Outro aprendizado importante é sobre distribuição. Muitos fundadores de primeira viagem acreditam que um bom produto vende sozinho. Os serial founders sabem que isso raramente acontece. Um produto excelente sem canal de aquisição é apenas um exercício de vaidade. Na segunda jornada, marketing, growth e experiência de usuário são pensados desde o início não como acessórios, mas como peças centrais da estratégia.

Há, ainda, um amadurecimento nas relações com investidores. Se antes qualquer capital parecia bem-vindo, agora eles são seletivos. Preferem parceiros estratégicos a grandes cheques. Procuram alinhamento de valores, visão de longo prazo e, acima de tudo, respeito pela cultura da empresa. Já entenderam que capital ruim é mais caro do que parece.

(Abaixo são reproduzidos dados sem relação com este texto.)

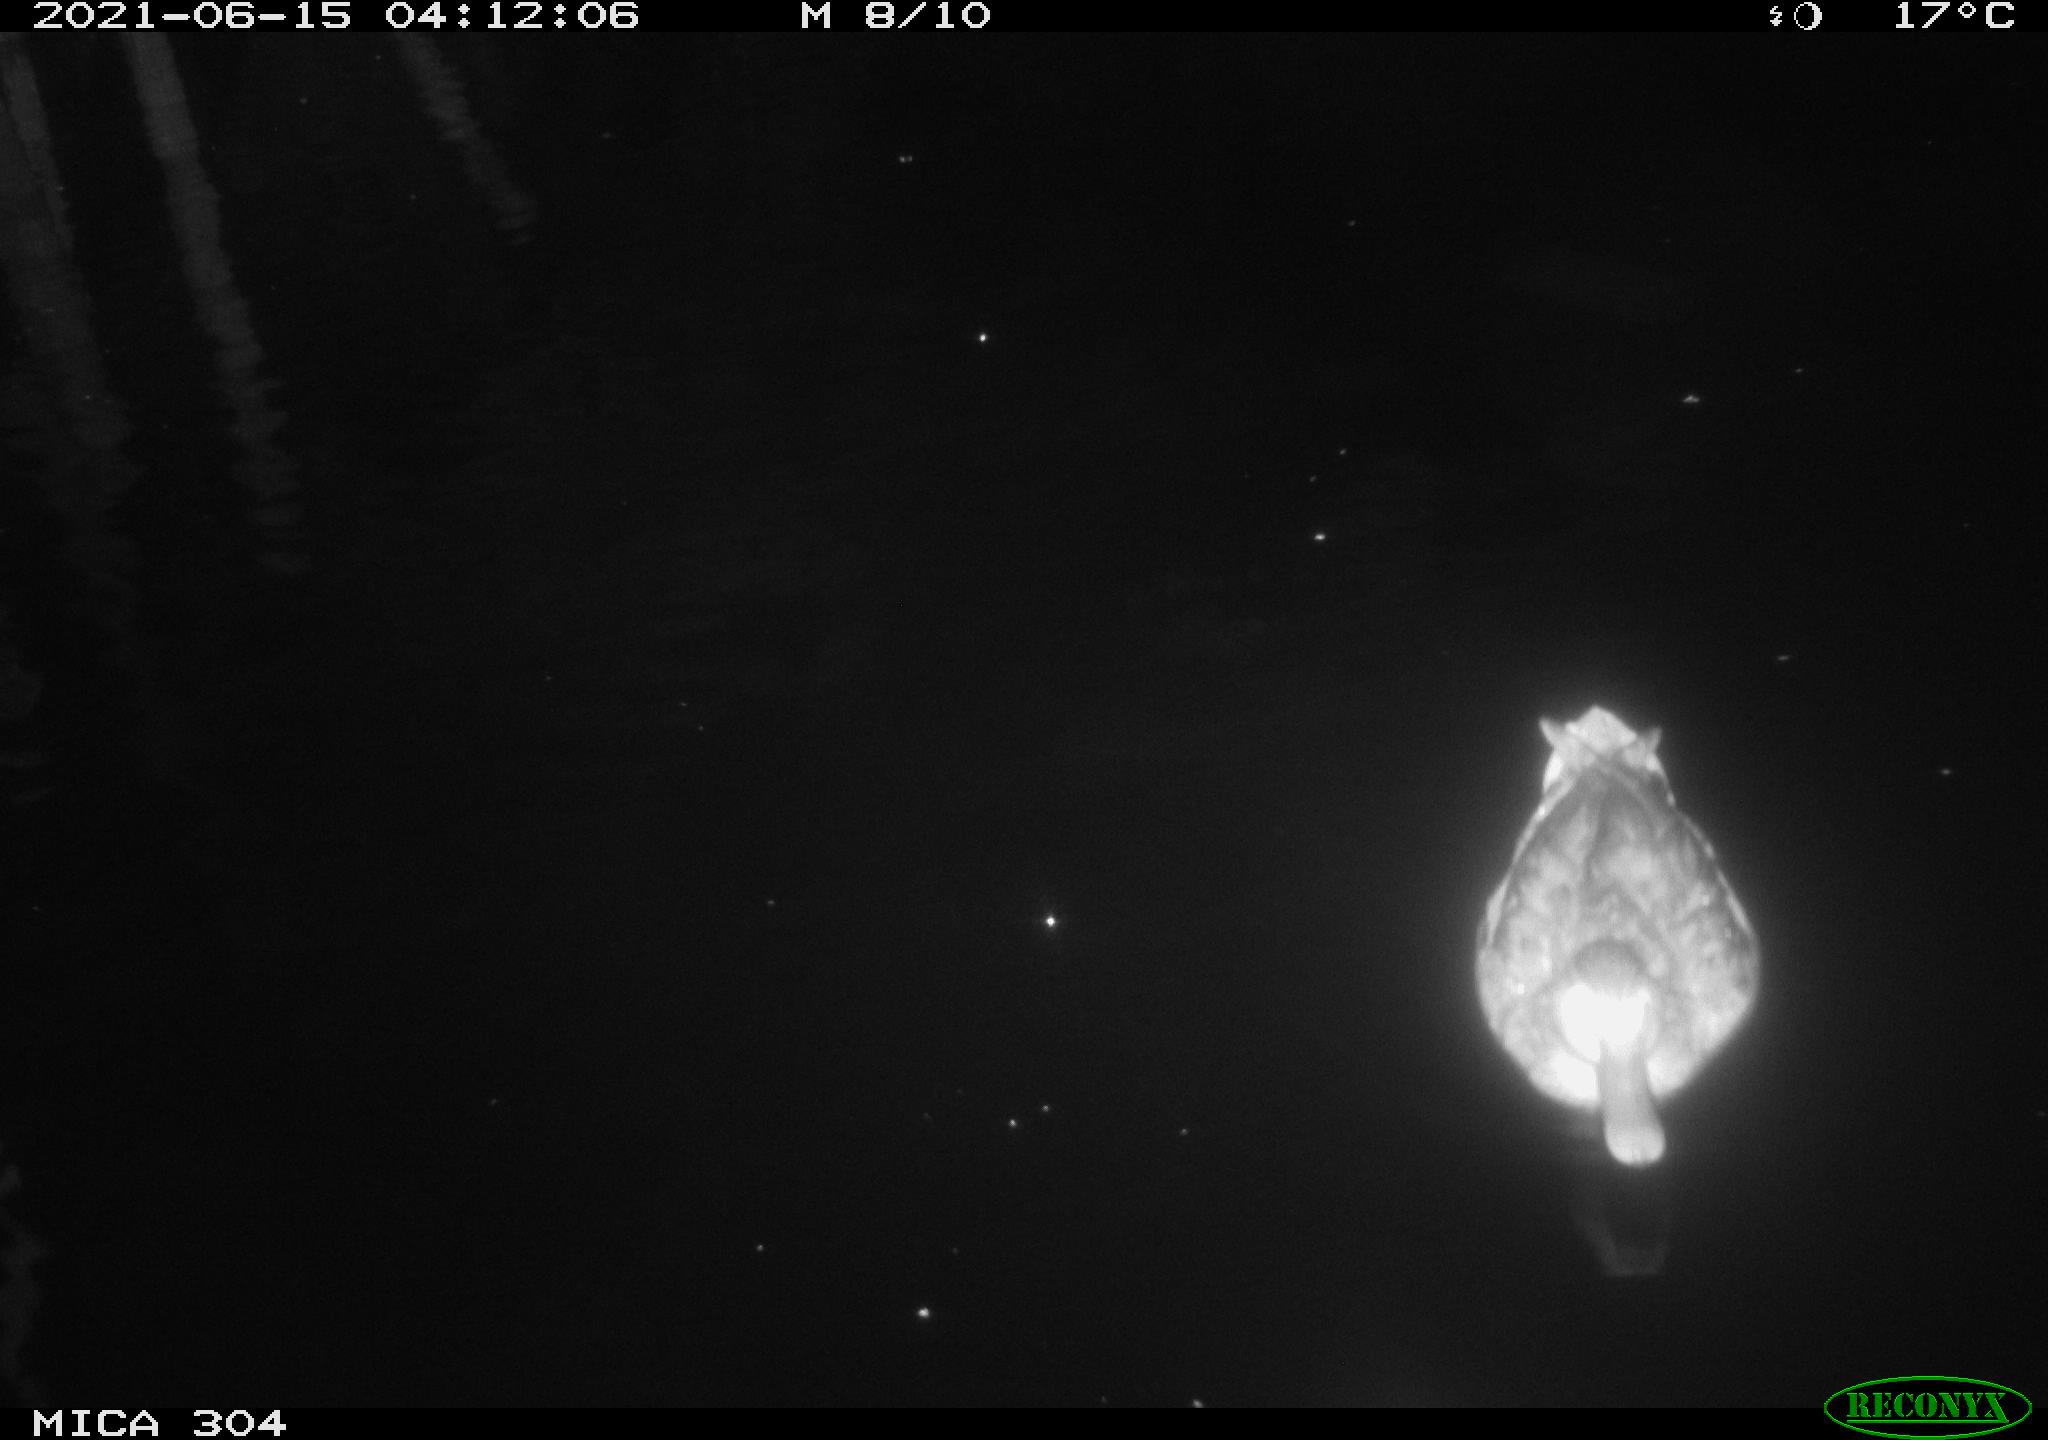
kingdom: Animalia
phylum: Chordata
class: Aves
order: Anseriformes
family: Anatidae
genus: Anas
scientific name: Anas platyrhynchos
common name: Mallard
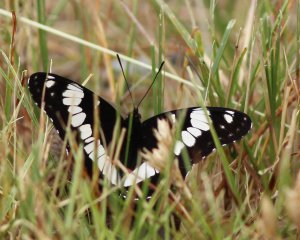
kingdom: Animalia
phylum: Arthropoda
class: Insecta
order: Lepidoptera
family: Nymphalidae
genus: Limenitis
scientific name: Limenitis weidemeyerii
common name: Weidemeyer's Admiral
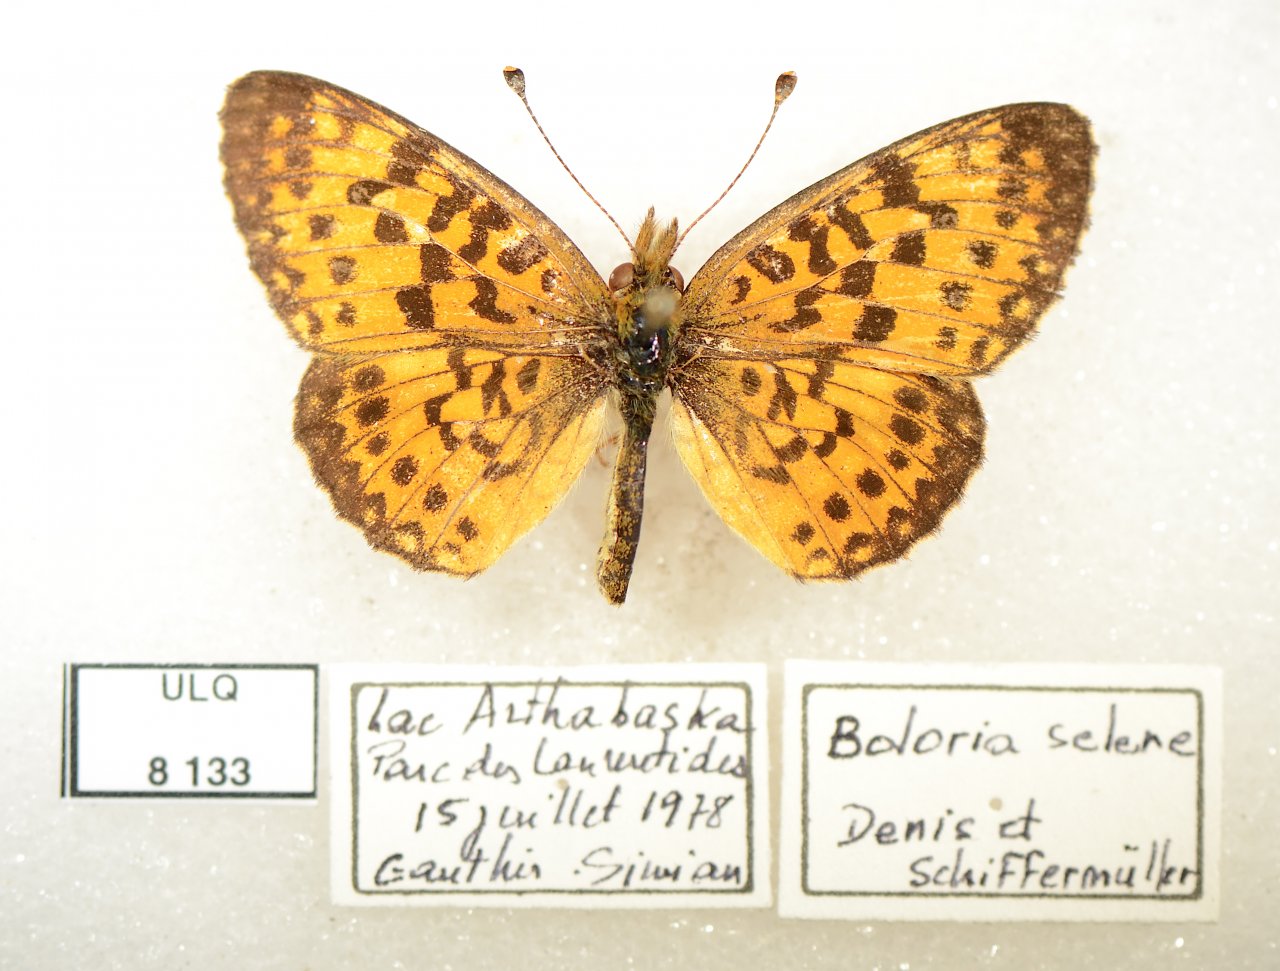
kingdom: Animalia
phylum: Arthropoda
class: Insecta
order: Lepidoptera
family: Nymphalidae
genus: Boloria
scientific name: Boloria selene
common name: Silver-bordered Fritillary
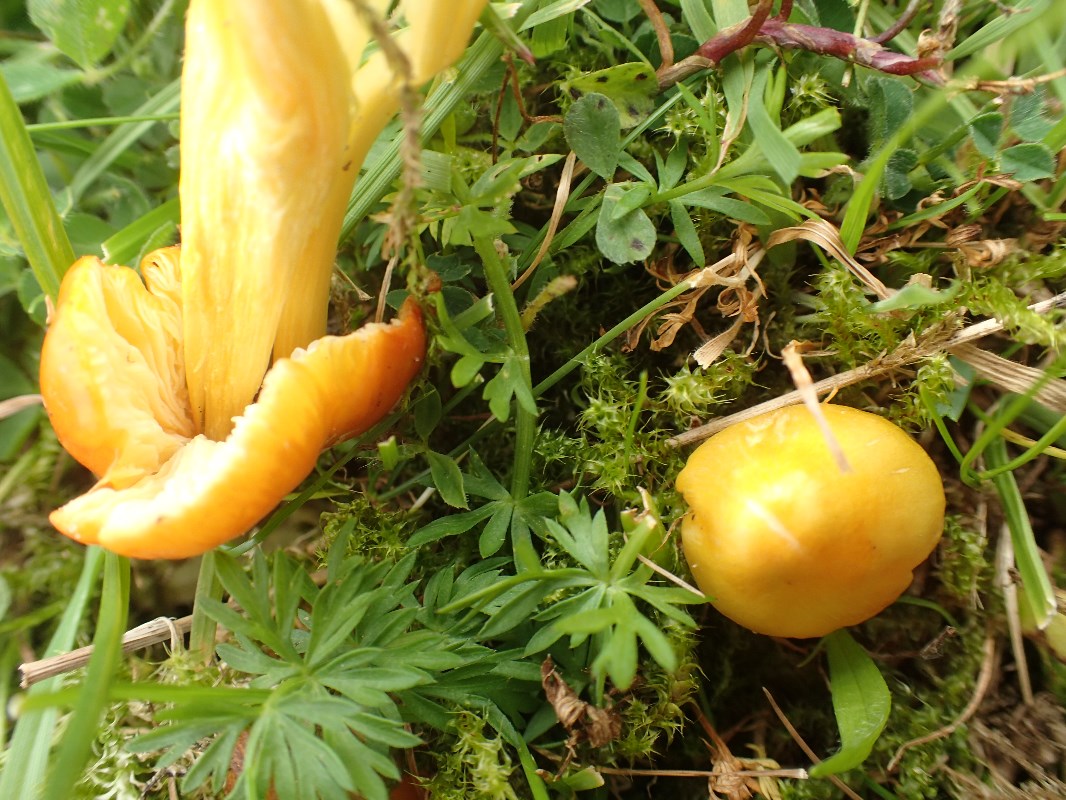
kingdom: Fungi
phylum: Basidiomycota
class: Agaricomycetes
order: Agaricales
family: Hygrophoraceae
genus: Hygrocybe
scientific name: Hygrocybe acutoconica
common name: spidspuklet vokshat
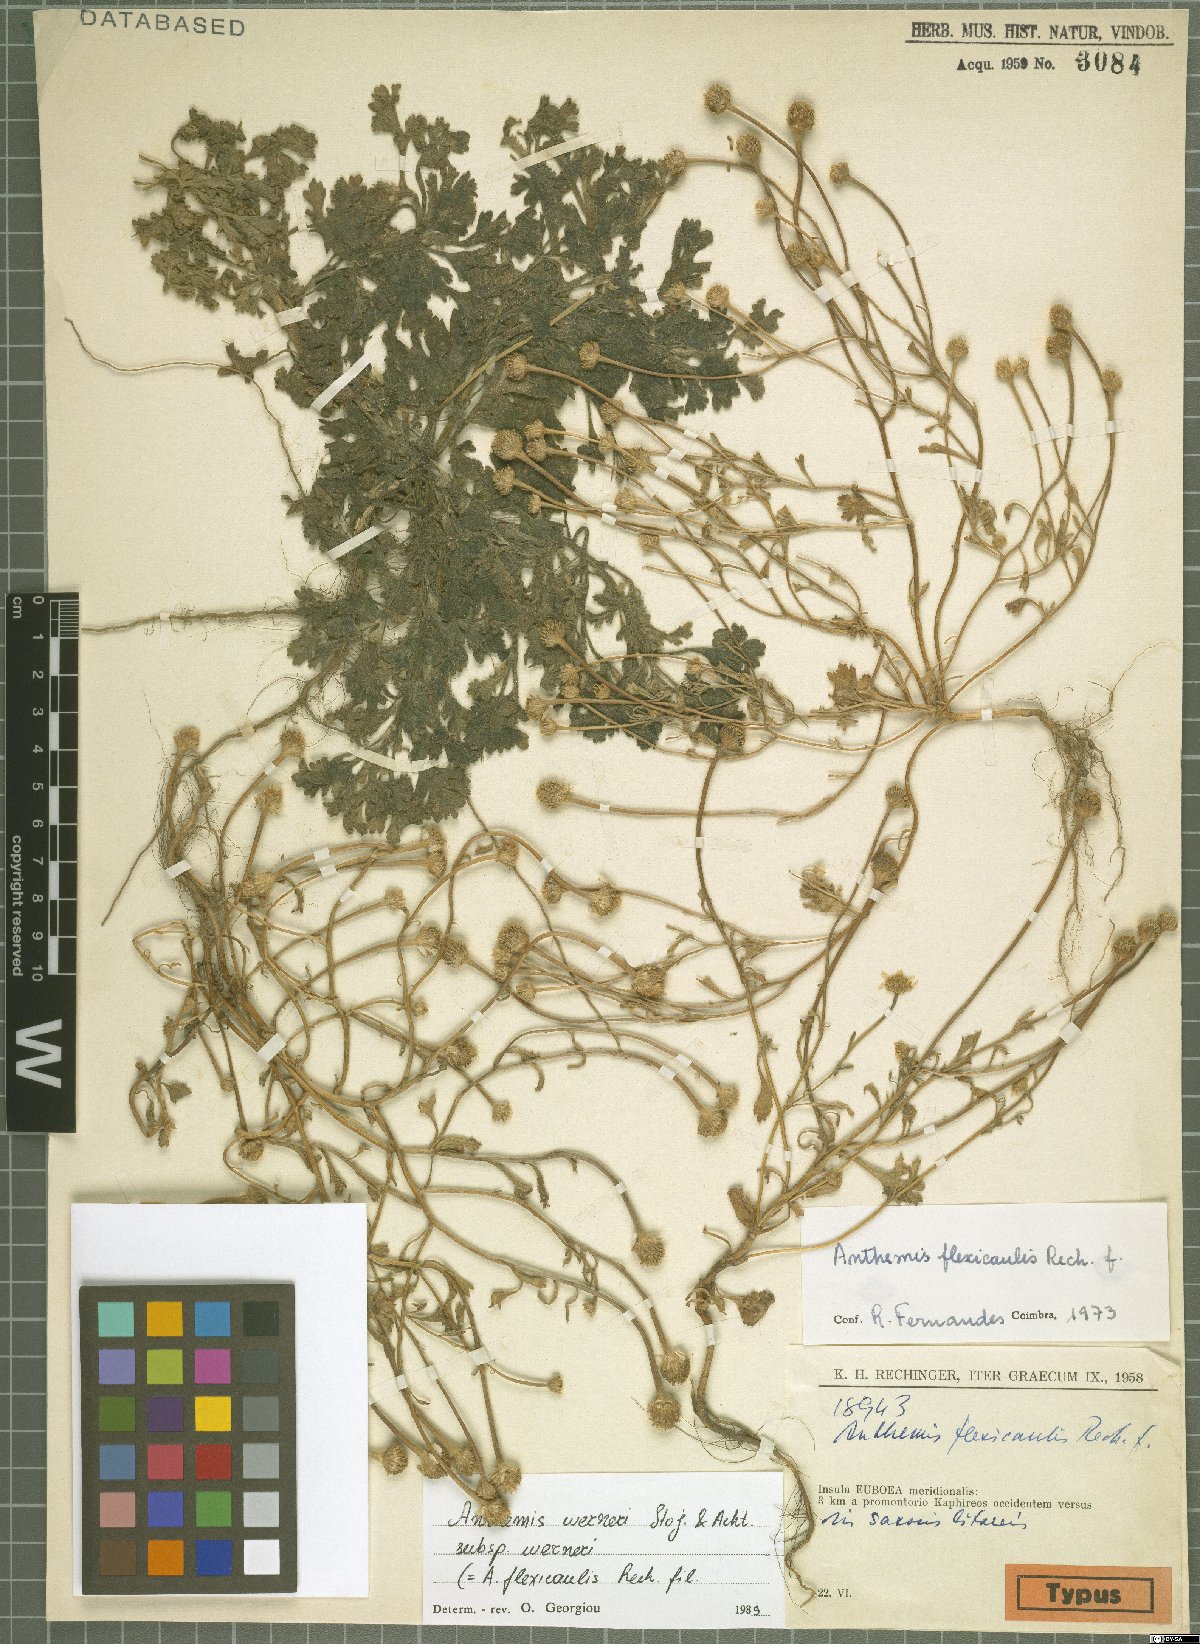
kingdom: Plantae
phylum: Tracheophyta
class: Magnoliopsida
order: Asterales
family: Asteraceae
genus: Anthemis
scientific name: Anthemis werneri
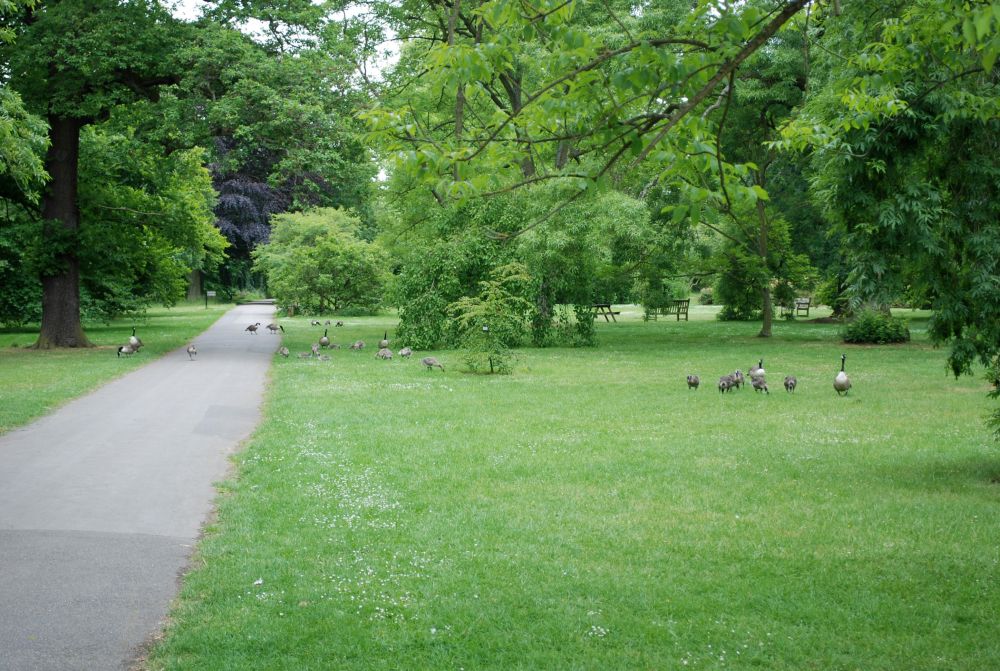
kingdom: Animalia
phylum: Chordata
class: Aves
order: Anseriformes
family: Anatidae
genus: Branta
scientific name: Branta canadensis
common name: Canada goose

Mas talvez a mudança mais profunda esteja na motivação. A primeira startup é quase sempre movida por energia: aquela mistura de ambição, urgência e improviso que só quem já construiu algo do zero conhece. A segunda é movida por clareza. Não se trata apenas de vender, mas de criar algo que dure. Não se trata apenas de escalar, mas de fazer sentido.

Essa transição de energia para estratégia, de velocidade para direção, de produto para propósito é o que transforma um bom empreendedor em um serial founder. E é também o que faz deles figuras tão valiosas em qualquer ecossistema. Eles não constroem apenas negócios. Constroem referências. Constroem cultura. E, ao fazerem isso, ajudam a educar uma nova geração de empreendedores que, com sorte, também vão acertar. E, melhor ainda, aprender com isso.

Porque no fim das contas, não se trata apenas de acertar uma vez. Se trata de saber por que se acertou e o que se pode construir a partir daí.

*Rodrigo Rocha é vice-presidente de Marketing e Comunicação do Grupo Amil.